Anonymous 0 Comments

Probes have shown that asteroids are coated in dust, so over a long enough time so would the exterior of a space station

Anonymous 0 Comments

That was actually a plot point in the movie Sunshine. They find an abandoned spaceship and there is dust covering everything. Someone asked “how can there be dust?” and someone else answered (something like) “80% of dust is human skin.”

Anonymous 0 Comments

there are tiny particles in space and do collide with orbiting objects these suffer from orbital drag as the impacts and the tiny amount of atmosphere slow them down. This means that unless orbiting objects are fairly regularly boosted into a higher object they will fall back down to Earth, so before they can get “soot covered” they will be crashing back down to Earth.

Anonymous 0 Comments

Absolutely it would, they have to clean the ISS regularly to remove such, in space the physics are different and it’s a very different environment but dirt is dirt and dust is dust, it will eventually collect or land on some surface or another. Planets were made of a collection of mass dirt/dust/minerals ect at some point during it’s creation

Anonymous 0 Comments

When you sit in your house right now dust falls on flat surfaces because of gravity. This happens in space too. Anything that exists exerts gravity and will pull other things (dust or anything else) towards itself.

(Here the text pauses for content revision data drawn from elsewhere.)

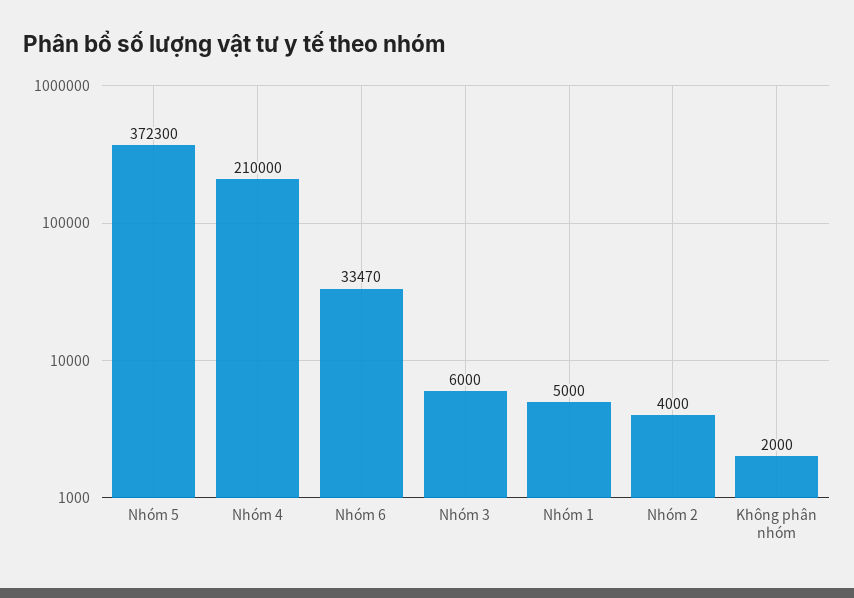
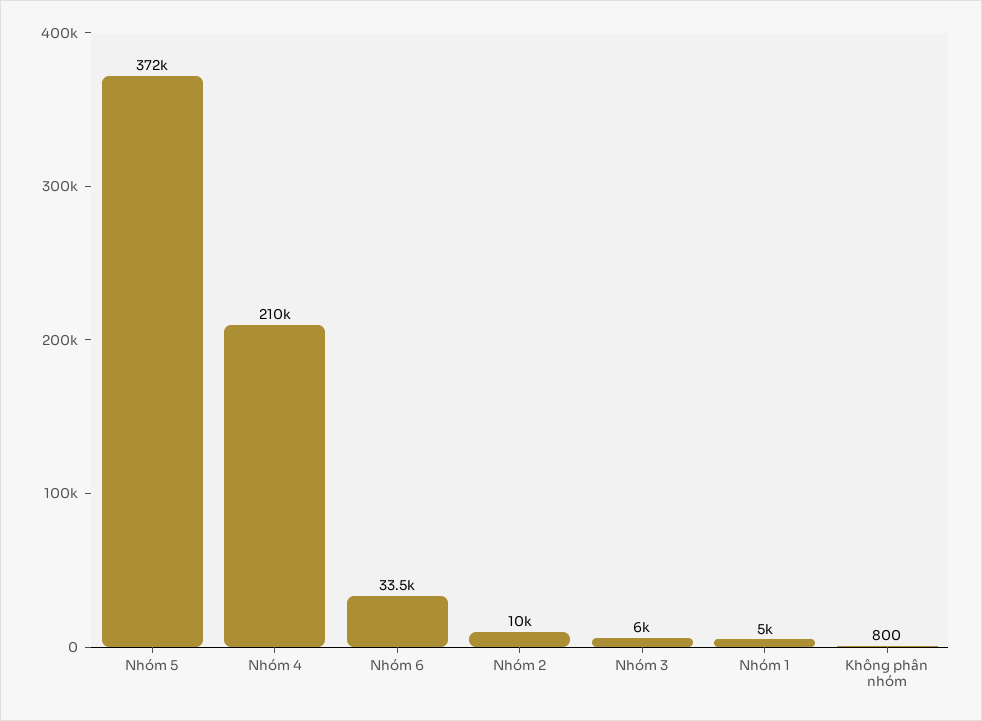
  {
    "Nhóm 5": 372300,
    "Nhóm 4": 210000,
    "Nhóm 6": 33470,
    "Nhóm 3": 6000,
    "Nhóm 1": 5000,
-   "Nhóm 2": 4000,
+   "Nhóm 2": 10000,
-   "Không phân nhóm": 2000
+   "Không phân nhóm": 800
  }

There is also one other thing at work too. Electricity. This works the same way that you can rub a balloon and then stick it to yourself. Same thing happens to small dust particles. Any particle that has a charge relative to you will be attracted to you and will stick to you.

Anonymous 0 Comments

I can’t find an article about it for some reason, but the outside of the ISS is covered with rocket exhaust residue. It is quite noticeable in some spots, too.